Carol ingratiates herself with Manish Dayal’s Ash by resorting to all of her old tricks. She’s a kindly woman in peril, by herself with a busted vehicle. All of the tricks she learned pacifying Ed and manipulating other people reappear in Carol’s approach, but then she sees something that stops her dead in her tracks and completely changes her mindset: a barn with double wooden doors that looks almost exactly like the Greene family barn. That triggers a flashback to Sophia’s last moments of undeath, and the moment where Carol Peletier’s original motivation to keep going was suddenly snuffed out.
That’s not the only reminder of Sophia’s presence. Dinner features flowers on the table, specifically a Cherokee rose, the very flower that Daryl used as a way to reassure Carol about Sophia’s safety and one of the first moments that launched the “Caryl” ship.
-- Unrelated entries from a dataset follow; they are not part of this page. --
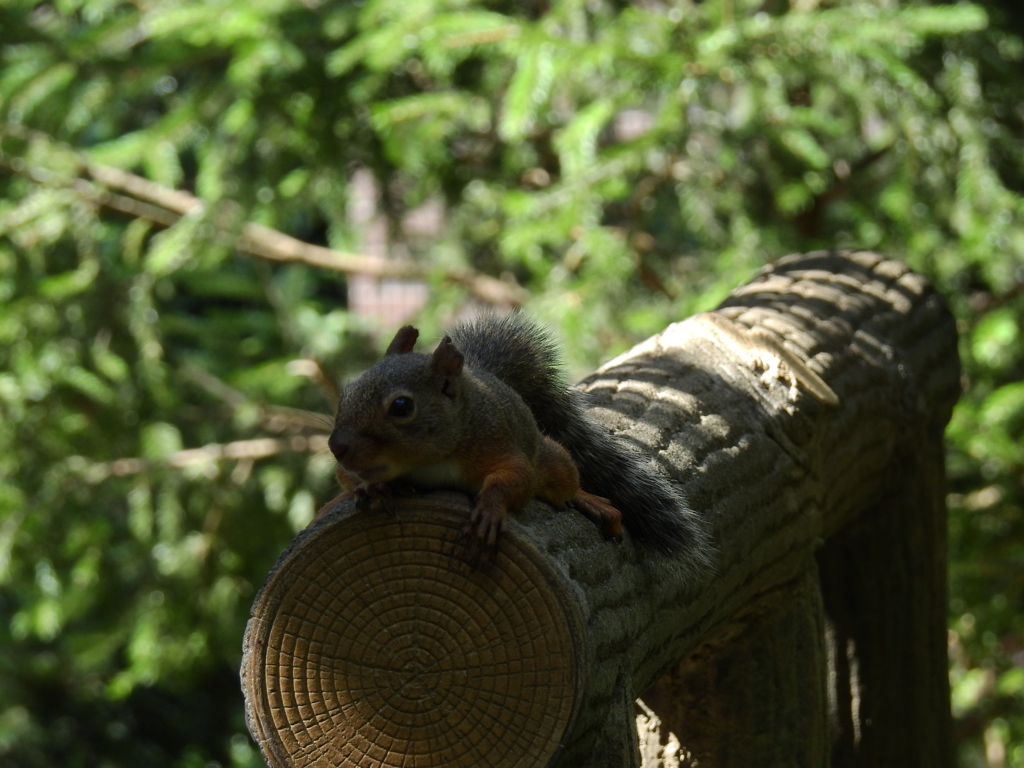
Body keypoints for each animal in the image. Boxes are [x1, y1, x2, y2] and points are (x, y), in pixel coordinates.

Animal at [323, 313, 708, 561]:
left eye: (401, 406)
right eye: (347, 393)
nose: (336, 446)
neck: (428, 461)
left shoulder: (500, 446)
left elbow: (516, 479)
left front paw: (489, 512)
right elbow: (347, 477)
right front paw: (373, 488)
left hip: (553, 457)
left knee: (563, 482)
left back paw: (589, 501)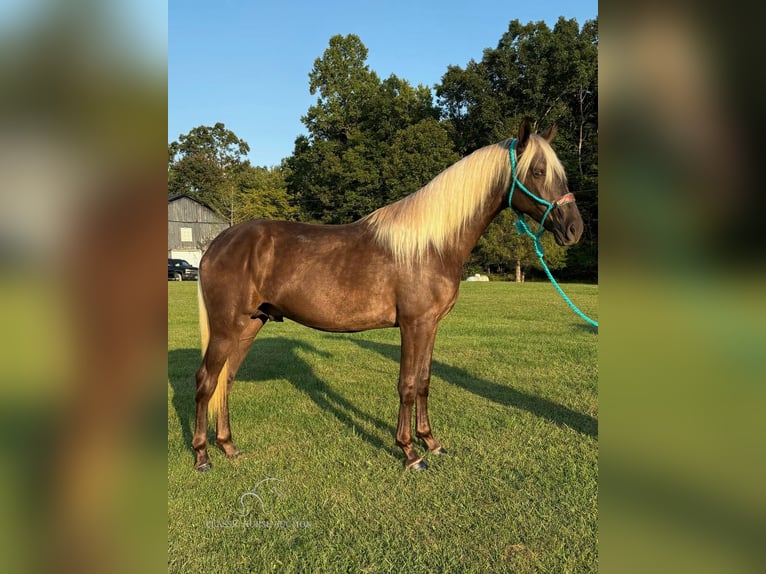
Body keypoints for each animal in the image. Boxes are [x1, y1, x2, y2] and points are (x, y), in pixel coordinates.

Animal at [195, 120, 584, 472]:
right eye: (537, 171)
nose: (574, 229)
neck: (431, 244)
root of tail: (219, 243)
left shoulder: (431, 326)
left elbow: (425, 381)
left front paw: (432, 443)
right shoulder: (413, 325)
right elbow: (407, 385)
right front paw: (410, 452)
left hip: (250, 324)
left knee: (226, 381)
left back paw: (228, 447)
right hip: (226, 329)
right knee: (206, 381)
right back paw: (202, 456)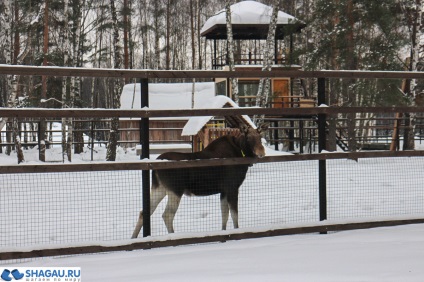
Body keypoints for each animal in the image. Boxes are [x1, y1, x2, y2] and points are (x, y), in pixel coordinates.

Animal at [131, 123, 266, 238]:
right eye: (248, 137)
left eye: (260, 137)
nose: (261, 152)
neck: (241, 153)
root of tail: (155, 169)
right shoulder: (232, 187)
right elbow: (234, 215)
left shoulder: (223, 191)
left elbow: (225, 214)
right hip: (175, 190)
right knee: (167, 215)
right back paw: (173, 236)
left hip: (159, 188)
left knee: (144, 212)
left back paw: (133, 237)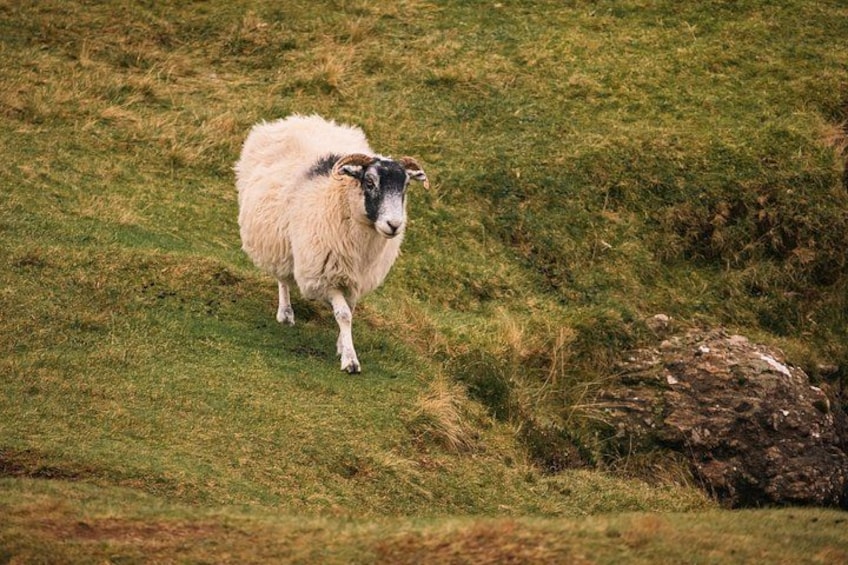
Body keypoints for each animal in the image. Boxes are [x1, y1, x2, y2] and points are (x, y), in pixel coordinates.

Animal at [235, 114, 429, 374]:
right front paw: (350, 359)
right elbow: (344, 314)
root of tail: (296, 119)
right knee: (283, 276)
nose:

Ash, like Carol, lost a child in the apocalypse, and rather than seeking out others, Ash retreated into routine, maintaining a greenhouse shrine for his son and painstakingly restoring a Beechcraft prop plane owing to his son’s love of planes.
Carol uses that against him, spinning a story of Sophia and her father on a trip to France prior to the end of the world, and a separation of years plus an ocean to tug at Ash’s heartstrings. The motivation she’d had to keep Sophia safe, and the pain of her failure, transform into a fable of finding her long-lost daughter gallivanting through Europe on a backpacking trip from hell designed for one purpose, to allow her to track down the last link Carol Peletier has to her daughter.
Daryl never abandoned the search for Sophia Peletier; he spent an entire season combing the woods for her. He was a one-man search-and-rescue team. In turn, Carol will leave no stone unturned in her pursuit of Daryl Dixon.
New episodes of The Walking Dead: Daryl Dixon – The Book of Carol premiere Sundays at 9 p.m. ET on AMC, culminating with the finale on November 3.